Blackbirding involved deceiving or kidnapping Pacific Islanders to force them into unpaid or lowly paid work in distant lands including Australia.

Boyd, a wealthy Scottish immigrant with huge landholdings in Australia, was considered an early proponent of the practice.

The Ben Boyd national park, created in 1971, will be renamed in the language of traditional custodians.

NSW will now work with Indigenous elders and Aboriginal community representatives to find a new name. The NSW National Parks and Wildlife Service has a policy to source the names of all new parks from Aboriginal communities.

Sunday’s announcement follows a report last year, conducted by independent historian Dr Mark Dunn, who confirmed Boyd’s involvement in blackbirding and found it was viewed as a form of slavery at the time.

Boyd arrived in Australia in 1842 with the clear purpose of building a pastoral and business empire, Dunn’s report states.

Boyd quickly amassed a huge property empire, with landholdings throughout the Riverina and Monaro regions, as well as central and south-west Victoria. He became one of the largest landholders in Australia, outside of the Crown, and complained frequently about the lack of available workers, particularly for his pastoral operations.

In 1847, five years after his arrival in Australia, he sent ships to Vanuatu and New Caledonia to source workers. He brought a total of 192 men and women to NSW to work on his estates and ships that year.

“His schemes were controversial at the time and viewed as a form of slavery by many of his contemporary critics,” Dunn wrote in his report. “His methods used in securing the labourers were considered to be coercive and the second voyage descended into extreme violence when his ships bombarded the villages, killing numerous Islanders.”

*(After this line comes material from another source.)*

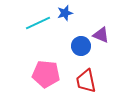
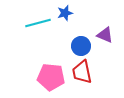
cyan line: rotated 10 degrees clockwise
purple triangle: moved 4 px right
pink pentagon: moved 5 px right, 3 px down
red trapezoid: moved 4 px left, 9 px up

Two years later, his businesses failing, Boyd left for the California goldfields and then returned to the Pacific, where he was killed in 1851 in what is now Solomon Islands.

A number of areas are still named after Boyd. Sydney’s Neutral Bay, a wealthy inner city suburb, has a road named Ben Boyd Road, while the Ben Boyd dam and Ben Boyd reservoir in the Bega Valley were named after him in 1997.

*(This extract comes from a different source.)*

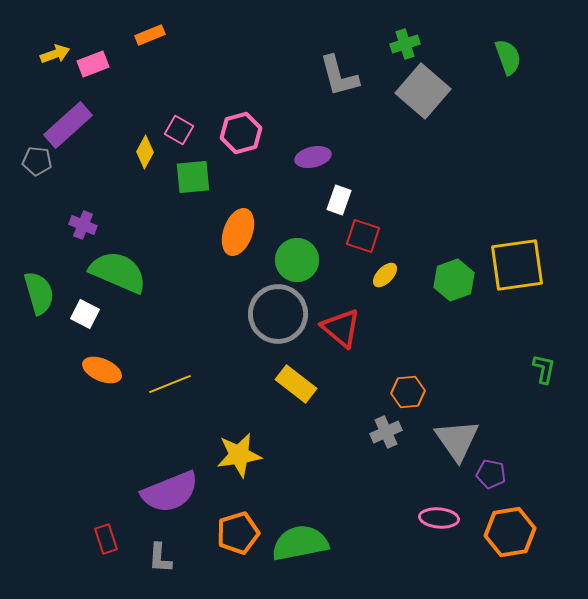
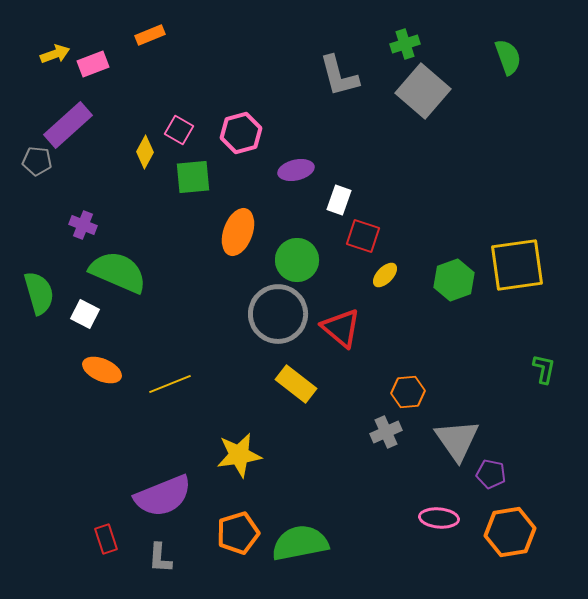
purple ellipse at (313, 157): moved 17 px left, 13 px down
purple semicircle at (170, 492): moved 7 px left, 4 px down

In his report, Dunn found Boyd’s actions were the “beginnings of the idea” of blackbirding, which was later taken up at far greater scale in Queensland after his death.

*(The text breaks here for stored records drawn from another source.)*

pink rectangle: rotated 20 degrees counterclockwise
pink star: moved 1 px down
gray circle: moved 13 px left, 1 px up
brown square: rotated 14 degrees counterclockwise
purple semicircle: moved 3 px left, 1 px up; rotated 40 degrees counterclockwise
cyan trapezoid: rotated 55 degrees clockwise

The decision to rename the park has been welcomed by local Indigenous communities.

Yvonne Weldon, chairwoman of the Metropolitan Local Aboriginal Land Council and the first Aboriginal candidate for lord mayor of the City of Sydney, said the questioning of public space names showed “we are moving forward as a society”.

“We must be secure enough in our identities to continue to talk about our public spaces,” she said on Sunday.

“Questioning who and what we remember, even when it throws up contradictions, is a sign that we are moving forward as a society and repairing relationships with our communities.”

Weldon said she had been campaigning to have Aboriginal leaders recognised across Sydney without success.

“There are 25 publicly funded statues of the colony’s early leaders around the CBD. Among them are Captain Cook, Governor Arthur Phillip, Lachlan Macquarie, Queen Victoria, explorer Matthew Flinders and even his cat Trim,” she said. “But there isn’t one that recognises Indigenous leaders.”

BJ Cruse, the chair of the Eden Local Aboriginal Land Council who campaigned for Ben Boyd national park to be renamed, told the Sydney Morning Herald: “We appreciate this special gesture of respect. We are keen to promote Indigenous heritage in the local area and the name change will go a long way to allow us to achieve that.”